» Problem 1:
Answer these questions using the Solr configuration text:
(a) What does the TrimFilter remove from each search term?
(b) Which attribute names the file where the SnowballPorterFilter's common endings are defined?
(c) What boost is the new custom field added with in the query fields and phrase fields?
» Problem 2:
Return a passage of the Solr configuration text word for word. Begin at the words "This filter causes" and stop after "only found once)".

» Text excerpt:

----

This filter causes everything in the document to be converted to lowercase before being stored in the index. This allows for case-insensitive searches.

<filter class="solr.RemoveDuplicatesTokenFilterFactory"/>
This filter removes any duplicate terms from the index. This reduces storage and simplifies the index allowing for cleaner results. There are times you may not want to use this though.  The frequency of a term showing up in a document can yield more relevant results. (Finding the word “red” 4 times in a block of text should make that result more relevant than one where “red” is only found once)

<filter class="solr.SnowballPorterFilterFactory" language="English" protected="protwords_en.txt"/>
The SnowballPorterFilter applies common endings to terms. So “apple” becomes “apples”. “Profession” becomes “professional”, “professions”, etc.. These common endings are defined in the file specified by the “protected” attribute.

<analyzer type="query">
This tells us that the inclosed lines will be used during querying (as opposed to the indexer section we just finished).

<tokenizer class="solr.StandardTokenizerFactory"/>
This is a general purpose tokenizer.  It has some basic built-in rules for breaking apart each search term into various parts.

<filter class="solr.LowerCaseFilterFactory"/>
Just like in the indexer analyzer block, this filter allows for case-insensitive searches.  Here it is done by converting the search terms to lowercase before comparing them against the index.

<filter class="solr.TrimFilterFactory" />
This filter removes white space from both sides of each search term in the query.

<filter class="solr.SynonymFilterFactory" synonyms="synonyms.txt" ignoreCase="true" expand="true"/>
A SynonymFilter does a key value match against a synonym list and adds those terms to the search query. (GB, G, gig are all synonyms for gigabyte. All these would be used to search against the index for the document allowing for a greater chance of matching.

<filter class="solr.SnowballPorterFilterFactory" language="English" protected="protwords_en.txt"/>
This functions just like the filter in the indexer.

<str name="qf">fulltext1_en^1.0 fulltext2_en^2.0 fulltext3_en^3.0 fulltext4_en^4.0 fulltext5_en^5.0 sku_partial^1.0
<str name="pf">fulltext1_en^1.0 fulltext2_en^2.0 fulltext3_en^3.0 fulltext4_en^4.0 fulltext5_en^5.0 sku_partial^1.0</str>

Both of these lines add our new custom field with a boost of 1.0 (effectively, no boost) to the query fields (qf) and phrase fields (pf). Phrase fields come into play after the results have been generated. This is where you can affect the ranking of the results further.

----

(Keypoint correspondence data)

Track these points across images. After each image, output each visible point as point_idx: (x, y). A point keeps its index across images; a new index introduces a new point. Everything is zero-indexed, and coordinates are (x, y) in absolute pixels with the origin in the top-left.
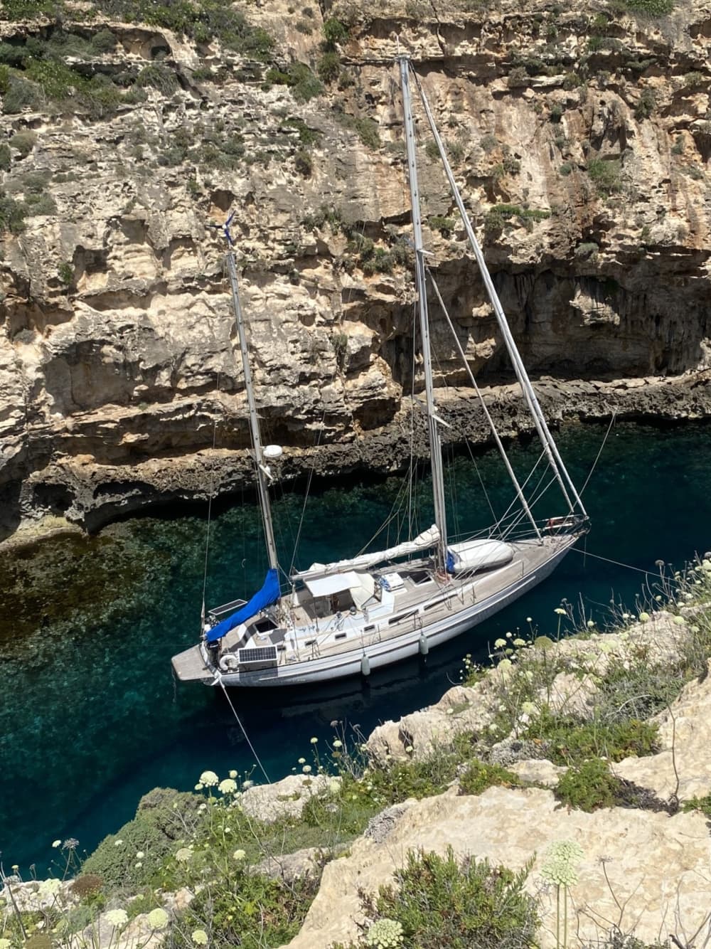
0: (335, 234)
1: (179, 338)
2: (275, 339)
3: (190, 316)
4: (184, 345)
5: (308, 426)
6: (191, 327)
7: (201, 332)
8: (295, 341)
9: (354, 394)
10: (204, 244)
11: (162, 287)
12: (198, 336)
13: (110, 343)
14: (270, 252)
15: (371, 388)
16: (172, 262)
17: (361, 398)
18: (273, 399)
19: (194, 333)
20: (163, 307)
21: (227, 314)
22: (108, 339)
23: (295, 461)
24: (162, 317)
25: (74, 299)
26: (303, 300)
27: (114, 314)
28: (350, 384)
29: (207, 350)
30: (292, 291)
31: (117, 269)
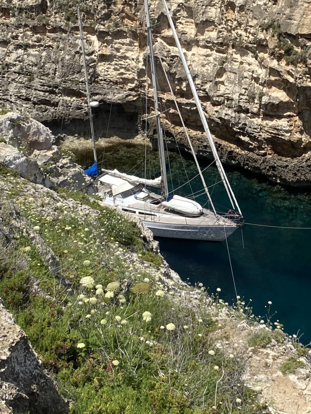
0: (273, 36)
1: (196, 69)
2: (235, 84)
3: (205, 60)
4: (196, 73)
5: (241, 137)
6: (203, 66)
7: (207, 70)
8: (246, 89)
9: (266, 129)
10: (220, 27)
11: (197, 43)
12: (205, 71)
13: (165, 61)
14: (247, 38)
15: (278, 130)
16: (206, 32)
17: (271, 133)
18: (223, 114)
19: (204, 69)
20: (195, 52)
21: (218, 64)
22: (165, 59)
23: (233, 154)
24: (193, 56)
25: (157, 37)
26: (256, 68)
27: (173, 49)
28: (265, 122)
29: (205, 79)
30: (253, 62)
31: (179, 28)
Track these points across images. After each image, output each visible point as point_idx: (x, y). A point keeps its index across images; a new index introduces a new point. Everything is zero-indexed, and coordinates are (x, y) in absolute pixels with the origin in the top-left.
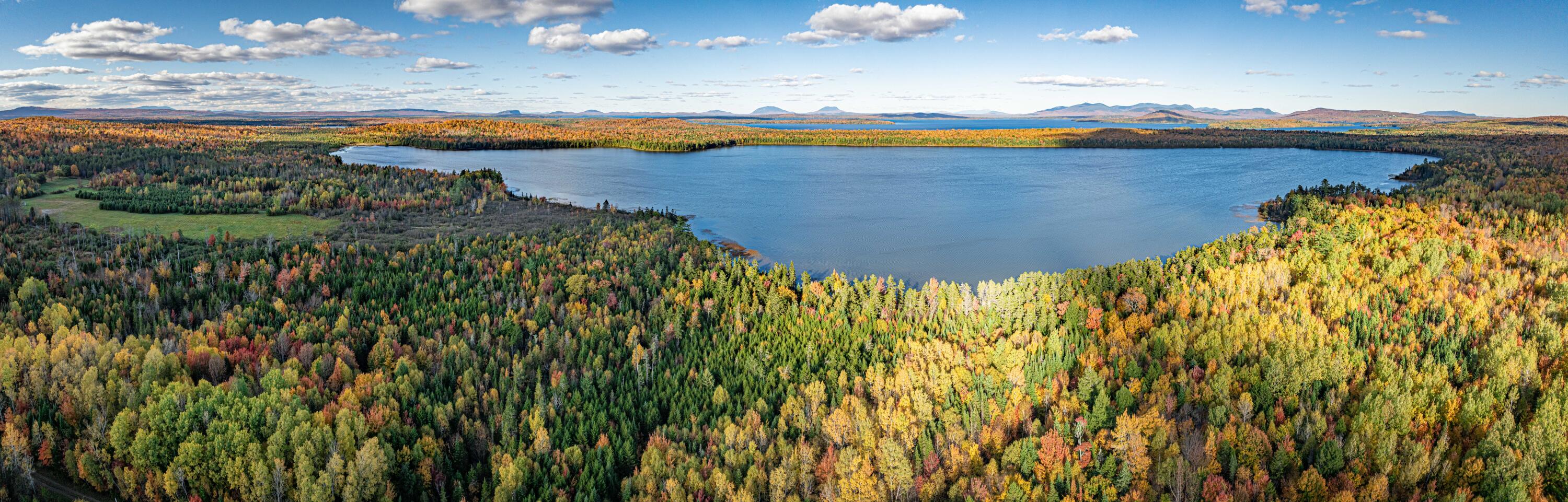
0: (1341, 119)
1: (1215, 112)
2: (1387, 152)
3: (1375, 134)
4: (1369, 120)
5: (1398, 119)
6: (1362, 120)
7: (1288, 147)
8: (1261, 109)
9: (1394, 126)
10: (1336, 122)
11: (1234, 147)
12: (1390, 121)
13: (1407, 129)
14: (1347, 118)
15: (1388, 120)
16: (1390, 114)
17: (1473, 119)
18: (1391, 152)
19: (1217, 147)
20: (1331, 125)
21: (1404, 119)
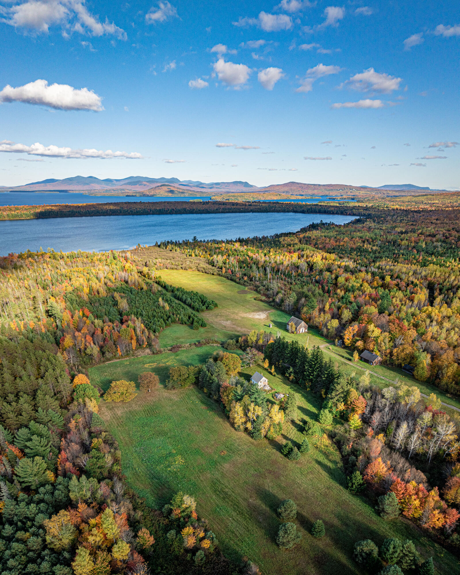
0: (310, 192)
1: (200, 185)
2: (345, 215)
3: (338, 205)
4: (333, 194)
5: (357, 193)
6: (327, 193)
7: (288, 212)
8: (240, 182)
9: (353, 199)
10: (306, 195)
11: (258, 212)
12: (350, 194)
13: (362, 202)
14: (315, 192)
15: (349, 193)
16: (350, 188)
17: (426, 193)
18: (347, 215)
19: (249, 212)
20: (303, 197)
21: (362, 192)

----

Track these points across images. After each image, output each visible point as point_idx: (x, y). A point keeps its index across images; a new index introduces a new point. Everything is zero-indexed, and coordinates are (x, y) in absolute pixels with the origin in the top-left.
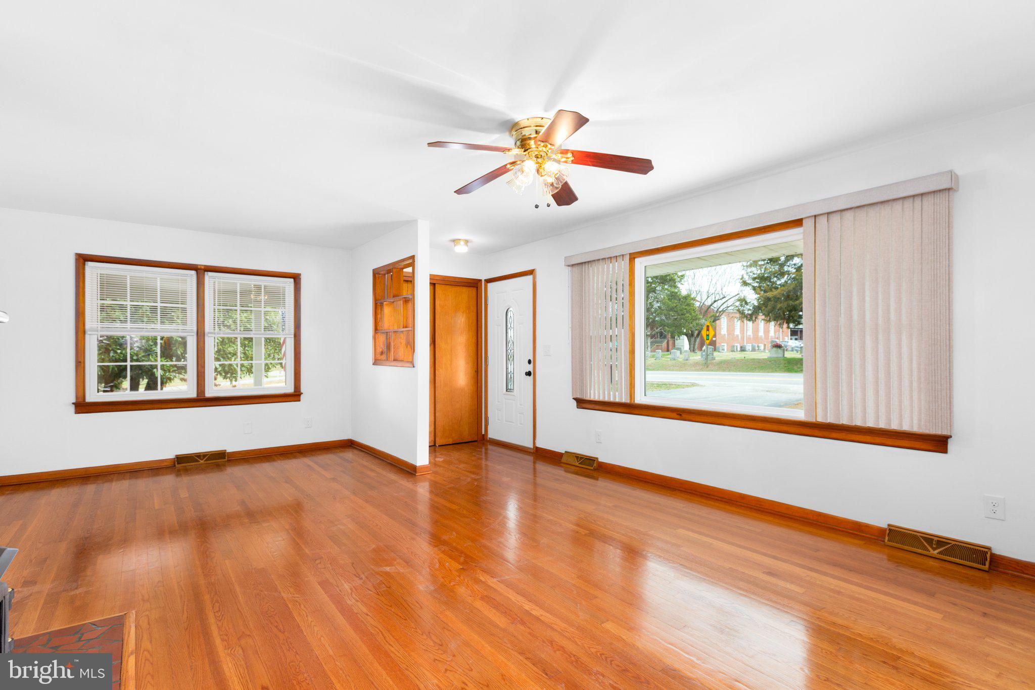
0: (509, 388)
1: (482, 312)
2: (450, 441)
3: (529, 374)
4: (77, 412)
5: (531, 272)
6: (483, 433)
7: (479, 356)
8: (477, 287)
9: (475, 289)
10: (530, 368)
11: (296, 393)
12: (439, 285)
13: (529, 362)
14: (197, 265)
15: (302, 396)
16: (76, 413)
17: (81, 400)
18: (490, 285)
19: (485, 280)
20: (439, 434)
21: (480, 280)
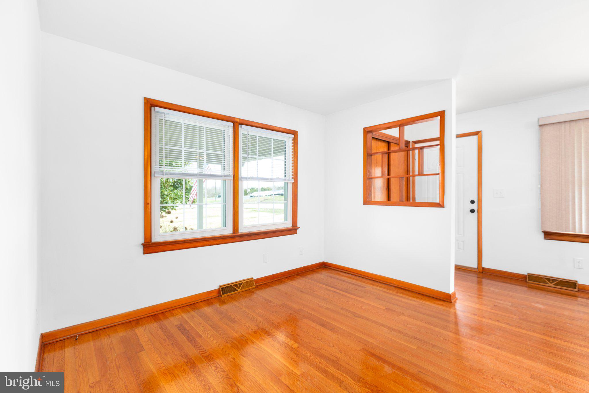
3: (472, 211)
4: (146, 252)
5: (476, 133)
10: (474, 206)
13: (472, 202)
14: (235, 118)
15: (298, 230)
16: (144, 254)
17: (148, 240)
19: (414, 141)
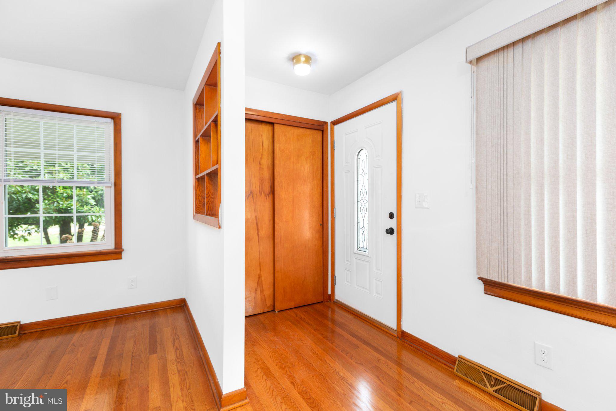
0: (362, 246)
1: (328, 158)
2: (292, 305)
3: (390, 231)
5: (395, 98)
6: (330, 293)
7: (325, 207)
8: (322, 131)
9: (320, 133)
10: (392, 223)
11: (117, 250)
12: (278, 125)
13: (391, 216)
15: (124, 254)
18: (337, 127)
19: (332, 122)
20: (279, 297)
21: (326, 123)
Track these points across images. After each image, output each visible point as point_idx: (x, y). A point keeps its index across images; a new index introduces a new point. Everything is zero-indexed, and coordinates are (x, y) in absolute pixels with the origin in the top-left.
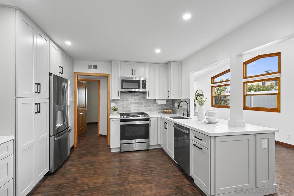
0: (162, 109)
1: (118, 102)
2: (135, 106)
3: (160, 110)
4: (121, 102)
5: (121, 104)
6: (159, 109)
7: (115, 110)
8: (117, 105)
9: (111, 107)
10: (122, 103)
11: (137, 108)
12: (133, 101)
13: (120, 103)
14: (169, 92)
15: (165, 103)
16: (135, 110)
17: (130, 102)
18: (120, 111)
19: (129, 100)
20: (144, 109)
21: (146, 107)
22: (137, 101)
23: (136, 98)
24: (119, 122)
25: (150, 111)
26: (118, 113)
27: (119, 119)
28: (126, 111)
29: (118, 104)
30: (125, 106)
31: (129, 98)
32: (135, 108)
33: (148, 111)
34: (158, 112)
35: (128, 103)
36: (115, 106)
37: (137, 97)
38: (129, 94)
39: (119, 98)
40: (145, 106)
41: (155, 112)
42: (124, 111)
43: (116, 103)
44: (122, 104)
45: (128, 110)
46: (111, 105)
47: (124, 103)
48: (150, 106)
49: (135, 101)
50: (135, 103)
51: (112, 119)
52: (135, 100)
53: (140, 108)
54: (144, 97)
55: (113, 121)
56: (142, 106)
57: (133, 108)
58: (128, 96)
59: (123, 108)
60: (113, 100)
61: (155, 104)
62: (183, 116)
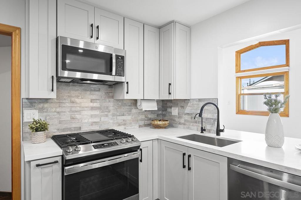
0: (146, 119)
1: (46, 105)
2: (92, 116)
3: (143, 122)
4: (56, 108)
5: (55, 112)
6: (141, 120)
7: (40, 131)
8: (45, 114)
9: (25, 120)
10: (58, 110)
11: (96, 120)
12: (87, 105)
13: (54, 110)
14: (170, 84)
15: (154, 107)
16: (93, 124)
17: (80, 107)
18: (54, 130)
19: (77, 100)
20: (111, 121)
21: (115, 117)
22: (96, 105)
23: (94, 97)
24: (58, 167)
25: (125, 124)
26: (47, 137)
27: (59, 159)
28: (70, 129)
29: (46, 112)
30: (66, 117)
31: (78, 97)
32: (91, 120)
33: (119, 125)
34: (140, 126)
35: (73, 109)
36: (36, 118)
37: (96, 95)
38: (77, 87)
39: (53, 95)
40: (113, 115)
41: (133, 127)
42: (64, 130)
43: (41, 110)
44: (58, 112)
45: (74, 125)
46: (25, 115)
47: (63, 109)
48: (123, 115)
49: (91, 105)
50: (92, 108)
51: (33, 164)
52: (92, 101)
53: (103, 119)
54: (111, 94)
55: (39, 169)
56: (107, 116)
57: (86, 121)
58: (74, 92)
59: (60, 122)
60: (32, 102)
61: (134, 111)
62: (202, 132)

----

» Response box 1:
(a) White space from both sides of each search term in the query.
(b) The "protected" attribute.
(c) A boost of 1.0, which is effectively no boost.

» Response box 2:
This filter causes everything in the document to be converted to lowercase before being stored in the index. This allows for case-insensitive searches.

<filter class="solr.RemoveDuplicatesTokenFilterFactory"/>
This filter removes any duplicate terms from the index. This reduces storage and simplifies the index allowing for cleaner results. There are times you may not want to use this though.  The frequency of a term showing up in a document can yield more relevant results. (Finding the word “red” 4 times in a block of text should make that result more relevant than one where “red” is only found once)